We think that in certain cases, reshoring will become more prevalent. For certain core, strategic sectors, economic logic may take a backseat. COVID has laid bare for many the importance of having domestic supply of PPE and pharmaceuticals as an example. For most sectors, however, cost considerations, skill gaps and supply chain holes will make reshoring in the near to medium-term unlikely. This is not a static analysis though, and world-class supply chain organizations are going to need to evaluate their supply strategies on an on-going basis.
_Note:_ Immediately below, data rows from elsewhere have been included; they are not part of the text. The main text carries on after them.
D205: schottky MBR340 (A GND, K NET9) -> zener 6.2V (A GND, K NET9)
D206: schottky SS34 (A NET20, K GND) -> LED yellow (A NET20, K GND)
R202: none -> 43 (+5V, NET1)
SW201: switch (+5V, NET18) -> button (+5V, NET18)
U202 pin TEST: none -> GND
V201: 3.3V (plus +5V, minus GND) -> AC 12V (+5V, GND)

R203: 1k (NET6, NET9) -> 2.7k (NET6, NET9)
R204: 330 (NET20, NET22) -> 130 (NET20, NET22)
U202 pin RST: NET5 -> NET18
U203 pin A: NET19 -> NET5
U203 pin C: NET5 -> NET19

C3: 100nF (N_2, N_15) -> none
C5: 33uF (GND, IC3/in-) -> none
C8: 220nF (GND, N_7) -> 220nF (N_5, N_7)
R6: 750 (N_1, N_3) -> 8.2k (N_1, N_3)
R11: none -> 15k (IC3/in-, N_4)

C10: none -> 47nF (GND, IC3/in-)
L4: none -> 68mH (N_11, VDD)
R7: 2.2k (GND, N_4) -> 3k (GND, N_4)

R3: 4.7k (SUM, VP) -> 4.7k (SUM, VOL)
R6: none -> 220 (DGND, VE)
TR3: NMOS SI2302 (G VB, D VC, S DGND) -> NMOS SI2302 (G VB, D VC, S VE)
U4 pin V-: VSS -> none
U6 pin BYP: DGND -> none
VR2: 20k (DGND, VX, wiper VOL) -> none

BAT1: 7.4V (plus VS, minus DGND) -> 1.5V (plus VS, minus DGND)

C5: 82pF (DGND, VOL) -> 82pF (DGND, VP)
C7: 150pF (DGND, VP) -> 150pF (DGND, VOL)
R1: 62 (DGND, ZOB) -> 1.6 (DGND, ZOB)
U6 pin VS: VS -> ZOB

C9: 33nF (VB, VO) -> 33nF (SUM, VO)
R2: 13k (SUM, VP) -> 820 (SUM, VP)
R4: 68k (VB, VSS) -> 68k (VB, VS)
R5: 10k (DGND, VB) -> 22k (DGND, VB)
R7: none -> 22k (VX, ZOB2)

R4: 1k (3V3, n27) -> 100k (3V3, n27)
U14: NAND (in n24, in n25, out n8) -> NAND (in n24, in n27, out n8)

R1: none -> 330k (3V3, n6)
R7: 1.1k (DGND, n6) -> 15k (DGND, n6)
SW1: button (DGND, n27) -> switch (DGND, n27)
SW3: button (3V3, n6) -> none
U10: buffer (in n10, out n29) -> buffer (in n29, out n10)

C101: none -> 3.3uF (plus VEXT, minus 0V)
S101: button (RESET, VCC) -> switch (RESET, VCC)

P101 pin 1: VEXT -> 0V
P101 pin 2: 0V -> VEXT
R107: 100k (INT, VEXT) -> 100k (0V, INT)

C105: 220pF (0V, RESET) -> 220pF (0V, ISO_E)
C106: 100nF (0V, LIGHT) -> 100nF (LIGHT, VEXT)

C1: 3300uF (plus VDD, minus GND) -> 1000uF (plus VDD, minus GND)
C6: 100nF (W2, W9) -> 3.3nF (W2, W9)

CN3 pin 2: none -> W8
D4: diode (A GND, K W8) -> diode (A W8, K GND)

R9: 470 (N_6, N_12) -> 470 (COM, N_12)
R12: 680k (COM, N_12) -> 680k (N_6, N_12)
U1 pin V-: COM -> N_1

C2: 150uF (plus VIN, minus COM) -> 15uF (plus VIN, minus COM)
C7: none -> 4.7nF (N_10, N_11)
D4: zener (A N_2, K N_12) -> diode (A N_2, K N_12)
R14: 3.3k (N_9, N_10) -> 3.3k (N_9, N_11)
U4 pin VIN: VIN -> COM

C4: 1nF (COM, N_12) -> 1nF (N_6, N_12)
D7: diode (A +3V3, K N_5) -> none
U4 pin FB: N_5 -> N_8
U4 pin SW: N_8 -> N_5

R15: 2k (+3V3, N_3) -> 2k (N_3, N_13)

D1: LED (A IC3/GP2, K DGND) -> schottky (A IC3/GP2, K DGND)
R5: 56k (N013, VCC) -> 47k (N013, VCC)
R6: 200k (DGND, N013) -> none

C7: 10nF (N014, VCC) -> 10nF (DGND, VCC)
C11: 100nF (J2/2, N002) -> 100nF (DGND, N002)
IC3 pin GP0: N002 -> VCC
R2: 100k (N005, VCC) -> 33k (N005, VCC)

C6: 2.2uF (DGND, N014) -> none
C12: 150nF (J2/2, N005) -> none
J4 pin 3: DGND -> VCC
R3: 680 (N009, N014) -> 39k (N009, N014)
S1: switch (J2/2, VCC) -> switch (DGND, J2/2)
While reshoring may not be living up to its hype yet, we continue to see a meaningful increase in China Plus 1 strategies, where companies are lessening their dependence on China and increasing exposure to other LCCs. This movement was gaining steam in the early 2010s but got a major push from U.S. tariffs and increasing Chinese production costs in the last five years. As we observed in our prior investment of an insole producer, Vietnam produced 29% of a leading brand’s footwear in 2006 compared to 31% in China. By 2017, Vietnam accounted for nearly 50% of the brand’s manufacturing. Several types of production are partly relocating to different markets to take advantage of the diverse benefits of Southeast Asian countries. For example, high-labor manufacturing is the most cost-effective in low-wage countries, such as Vietnam, Cambodia, India and Bangladesh. Conversely, electronics manufacturing relies on technology-specific infrastructure, supply chain networks and high-volume production benefits in countries such as Malaysia. While COVID’s impact on production sites has muddied the analysis a bit, the chart below from Kearney clearly illustrates this shift. As a percent of total manufactured imports to the U.S., China has lost nearly 3.50% in the past two years. In that same period, other Asian LCCs increased by a nearly identical percentage. Interestingly, the percent of imports coming from Mexico, another often discussed alternative, saw very little change.

Again, we see these shifts playing out in living color at those companies in our portfolio that are engaged in manufacturing or distribution. Our companies are actively sourcing in Vietnam, Cambodia, Malaysia, Taiwan, South Korea and India in addition to China. Many of these programs were relocated from 100% China sourced in order to reduce total landed costs, improve supply reliability or both.

For the roughly half of the BPCP portfolio that is engaged in either manufacturing or distribution, supply chain has moved to the top of board agendas during the COVID era. Dennis Wu and our supply chain team have been working closely with each company to navigate this evolving challenge.

Like the shift that occurred in the ‘90s and ‘00s, supply chains are very much in flux at the moment. We believe that understanding the options and being capable of navigating them is a critical advantage to driving growth. The evolution of the global supply chain has and will continue to create a number of opportunities for many businesses. Churchill once said, “An optimist sees opportunity in every difficulty.” While that is true of the current supply chain difficulties, we believe it takes information, knowledge and experience to seize it.